Zazwyczaj ten kto dobrze spisywał się w Engelbergu, odgrywał również ważną rolę w Turnieju. W poprzednich dwóch latach zwrócili tu na siebie uwagę późniejsi zwycięzcy. W 2008 roku Wolfgang Loitzl stanął tu dwukrotnie na podium, następnie - ku zaskoczeniu wielu - wygrał Turniej. Podobnie było w roku 2009: Andreas Kofler w Engelbergu zajął miejsca 3. i 4. - dwa tygodnie później został zwycięzcą Turnieju.
Austriacy obecnie bardziej niż o formę, walczą z kontuzjami. Martin Koch został kontuzjowany w przygotowaniach, David Zauner na krótko przed startem sezonu, a Gregor Schlierenzauer kilka dni temu w treningu. Nie mniej jednak, w drużynie ÖSV jest wielu zawodników, którzy są w stanie wypełnić tę lukę. Thomas Morgenstern, po demonstracji swojej siły w Lillehammer, należy do grona faworytów w Engelbergu, podobnie jak Kofler.
Obok jak zawsze mocnego Szwajcara Simona Ammanna, liczyć będzie można także na Norwegów. Kilku podopiecznych Miki Kojonkoskiego jest w bardzo dobrej formie - Anders Jacobsen, Tom Hilde czy Johan Remen Evensen. Bjoern-Einar Romoeren wraca z powrotem do zespołu. Mistrz świata w lotach narciarskich nie pojawił się w Harrachovie.

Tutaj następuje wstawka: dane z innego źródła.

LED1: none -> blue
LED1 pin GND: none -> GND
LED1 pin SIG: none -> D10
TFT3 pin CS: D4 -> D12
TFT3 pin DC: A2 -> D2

Niemcy z Hocke i Freitagiem
Zespół budują również Niemcy. Zawodnicy drużyny DSV świetnie spisują się w Pucharze Kontynentalnym, w Pucharze Świata szło im do tej pory jednak nieco słabiej. Teraz Stephan Hocke i Richard Freitag, którzy odnosili sukcesy w COC, dołączą do grupy trenera Wernera Schustera na Puchar Świata. Martin Schmitt w Engelbergu nie wystąpi.
W piątek o godzinie 09.30 odbędzie się trening, na 11 zaplanowane są pierwsze kwalifikacje, a o 13:20 rozpocznie się konkurs.